Former Louisville Police Detective Dale Rhodes took to Facebook to put the racial violence in perspective after the paper removed his initial comments. Black-on-white crime is a fact of life in Louisville, he says. As is its denial.

“Over a period of about five weeks (I think in the summer of 1990) there were at least 20 incidents where white people were assaulted by a gang of blacks numbering anywhere from 5 to 15,” Rhodes wrote. “Many of the victims were severely beaten, some left for dead and others left with life-long, career-ending injuries. All the incidents involved black-on-white crime, every single one. Yet we were ordered, if asked, to tell reporters and the media there was no evidence to indicate these crimes were racially motivated.
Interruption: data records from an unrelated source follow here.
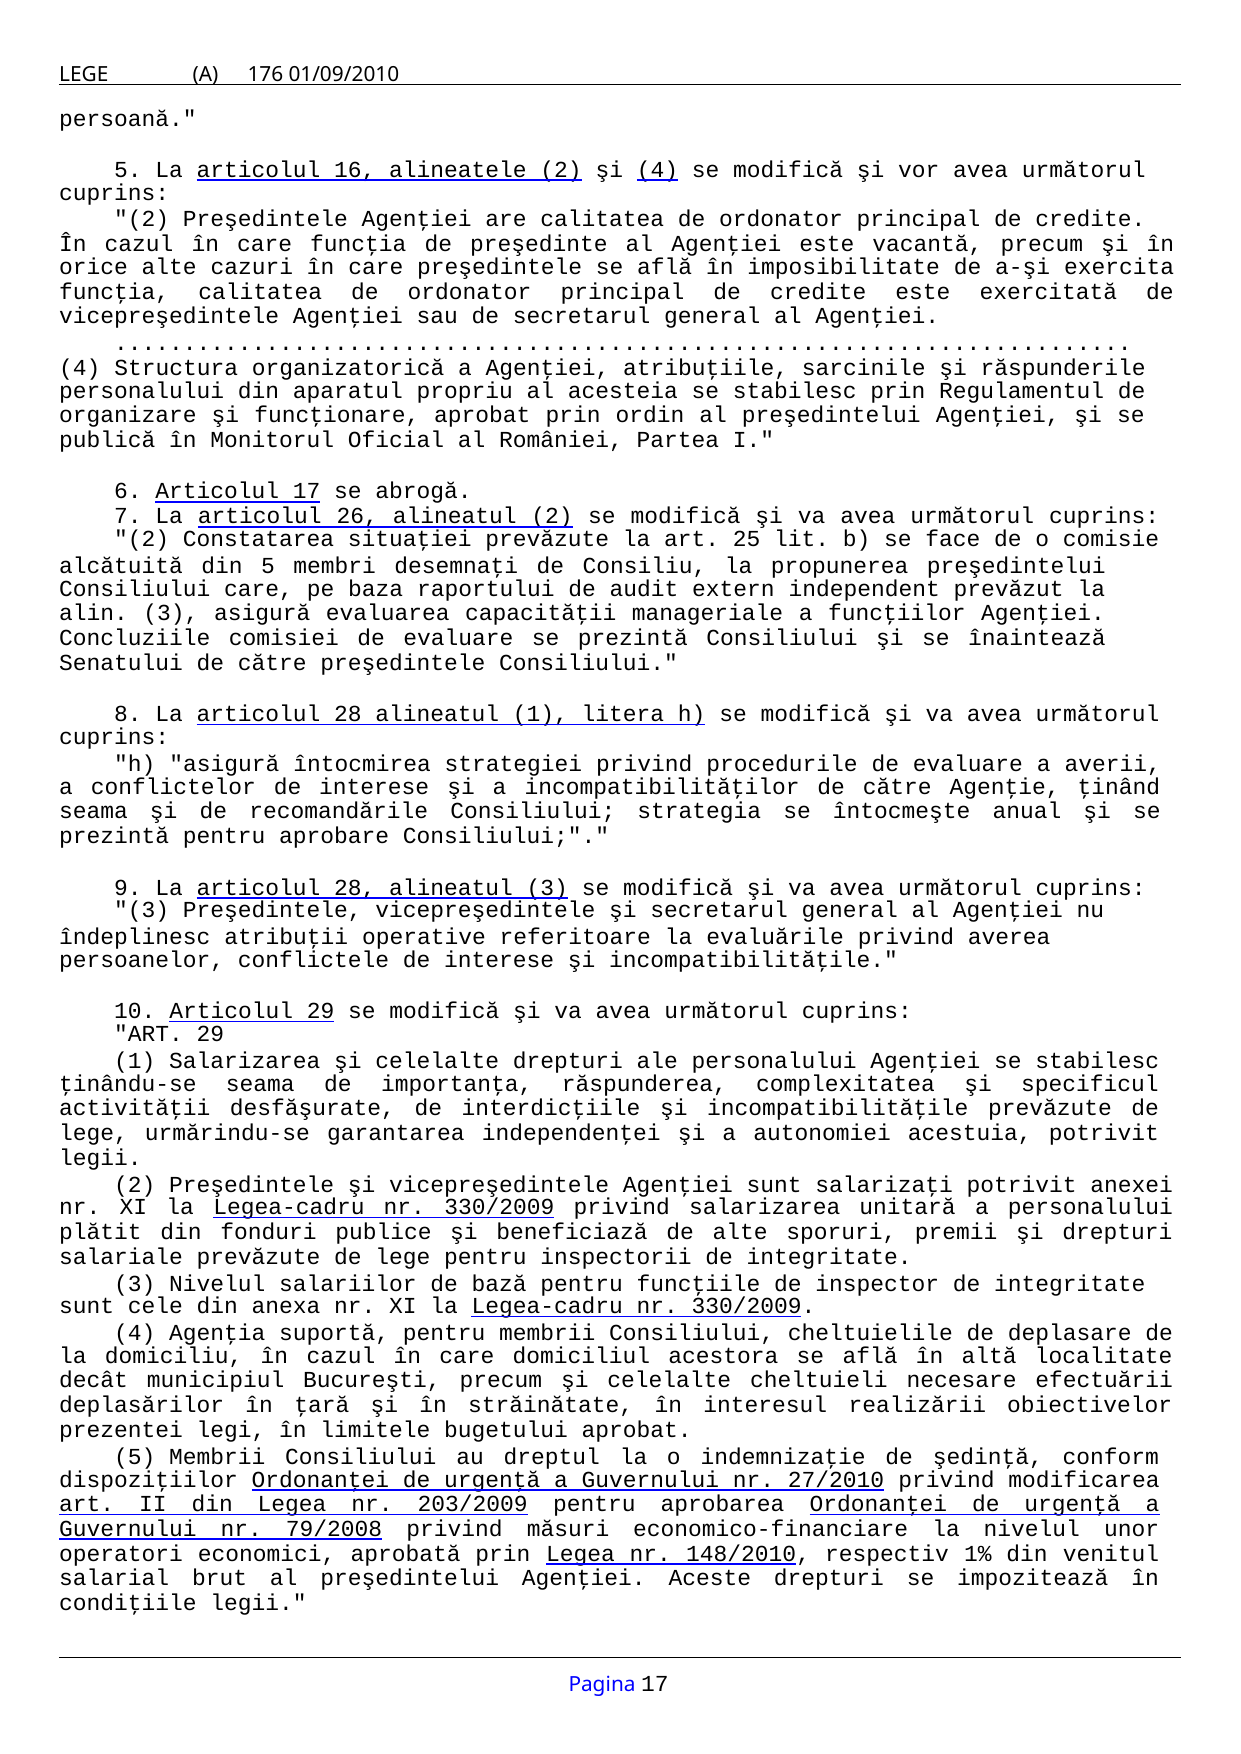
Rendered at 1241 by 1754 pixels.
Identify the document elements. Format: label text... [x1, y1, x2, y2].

list Articolul 29 se modifică şi va avea următorul cuprins: "ART. 29 [114, 999, 912, 1048]
list Salarizarea şi celelalte drepturi ale personalului Agenţiei se stabilesc ţinându-se seama de importanţa, răspunderea, complexitatea şi specificul activităţii desfăşurate, de interdicţiile şi incompatibilităţile prevăzute de lege, urmărindu-se garantarea independenţei şi a autonomiei acestuia, potrivit legii. [59, 1049, 1159, 1172]
list La articolul 16, alineatele (2) şi (4) se modifică şi vor avea următorul cuprins: [59, 158, 1146, 207]
text alcătuită din 5 membri desemnaţi de Consiliu, la propunerea preşedintelui Consiliului care, pe baza raportului de audit extern independent prevăzut la alin. (3), asigură evaluarea capacităţii manageriale a funcţiilor Agenţiei. Concluziile comisiei de evaluare se prezintă Consiliului şi se înaintează Senatului de către preşedintele Consiliului." [59, 554, 1106, 677]
list Articolul 17 se abrogă. [114, 479, 1184, 504]
text îndeplinesc atribuţii operative referitoare la evaluările privind averea persoanelor, conflictele de interese şi incompatibilităţile." [59, 925, 1051, 974]
list La articolul 28, alineatul (3) se modifică şi va avea următorul cuprins: "(3) Preşedintele, vicepreşedintele şi secretarul general al Agenţiei nu [114, 876, 1146, 925]
list La articolul 28 alineatul (1), litera h) se modifică şi va avea următorul cuprins: [59, 702, 1159, 752]
text .......................................................................... [114, 331, 1184, 356]
text În cazul în care funcţia de preşedinte al Agenţiei este vacantă, precum şi în orice alte cazuri în care preşedintele se află în imposibilitate de a-şi exercita funcţia, calitatea de ordonator principal de credite este exercitată de vicepreşedintele Agenţiei sau de secretarul general al Agenţiei. [59, 232, 1174, 331]
list La articolul 26, alineatul (2) se modifică şi va avea următorul cuprins: "(2) Constatarea situaţiei prevăzute la art. 25 lit. b) se face de o comisie [114, 504, 1159, 554]
text "h) "asigură întocmirea strategiei privind procedurile de evaluare a averii, a conflictelor de interese şi a incompatibilităţilor de către Agenţie, ţinând seama şi de recomandările Consiliului; strategia se întocmeşte anual şi se prezintă pentru aprobare Consiliului;"." [59, 752, 1161, 850]
list Preşedintele şi vicepreşedintele Agenţiei sunt salarizaţi potrivit anexei nr. XI la Legea-cadru nr. 330/2009 privind salarizarea unitară a personalului plătit din fonduri publice şi beneficiază de alte sporuri, premii şi drepturi salariale prevăzute de lege pentru inspectorii de integritate. [59, 1172, 1173, 1271]
list Agenţia suportă, pentru membrii Consiliului, cheltuielile de deplasare de la domiciliu, în cazul în care domiciliul acestora se află în altă localitate decât municipiul Bucureşti, precum şi celelalte cheltuieli necesare efectuării deplasărilor în ţară şi în străinătate, în interesul realizării obiectivelor prezentei legi, în limitele bugetului aprobat. [59, 1321, 1173, 1444]
list Structura organizatorică a Agenţiei, atribuţiile, sarcinile şi răspunderile personalului din aparatul propriu al acesteia se stabilesc prin Regulamentul de organizare şi funcţionare, aprobat prin ordin al preşedintelui Agenţiei, şi se publică în Monitorul Oficial al României, Partea I." [59, 356, 1145, 454]
list Membrii Consiliului au dreptul la o indemnizaţie de şedinţă, conform dispoziţiilor Ordonanţei de urgenţă a Guvernului nr. 27/2010 privind modificarea art. II din Legea nr. 203/2009 pentru aprobarea Ordonanţei de urgenţă a Guvernului nr. 79/2008 privind măsuri economico-financiare la nivelul unor operatori economici, aprobată prin Legea nr. 148/2010, respectiv 1% din venitul salarial brut al preşedintelui Agenţiei. Aceste drepturi se impozitează în condiţiile legii." [59, 1444, 1159, 1617]
text persoană." [59, 107, 1184, 133]
list Nivelul salariilor de bază pentru funcţiile de inspector de integritate sunt cele din anexa nr. XI la Legea-cadru nr. 330/2009. [59, 1271, 1145, 1321]
text "(2) Preşedintele Agenţiei are calitatea de ordonator principal de credite. [114, 207, 1184, 232]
I personally witnessed commanding officers being far less than truthful with the media regarding these incidents.”


“The incidents to which I refer are just the tip of the iceberg,” said the former police officer.

Writing in the Louisville Examiner in 2011, Thomas McAdam exposed Louisville’s dirty little secret: “Sadly, this idyllic urban oasis is fast devolving into a target-rich environment for roving bands of thugs. . . . The dirty little secret that City Hall wants to hide from the public is the fact that Waterfront Park is not a very safe place for families, particularly after dark.”

McAdam went on to describe an incident where 200 black people beat a disabled person at a bus stop after a minor league baseball game. The man went to the hospital with a fractured skull.

“But just how dangerous is it down at Waterfront Park?” McAdam asks. We may never know because “city officials hide the dangers from the public.”

Today, however, there are too many victims, too many witnesses, too many videos and too many people who want answers for that to continue forever.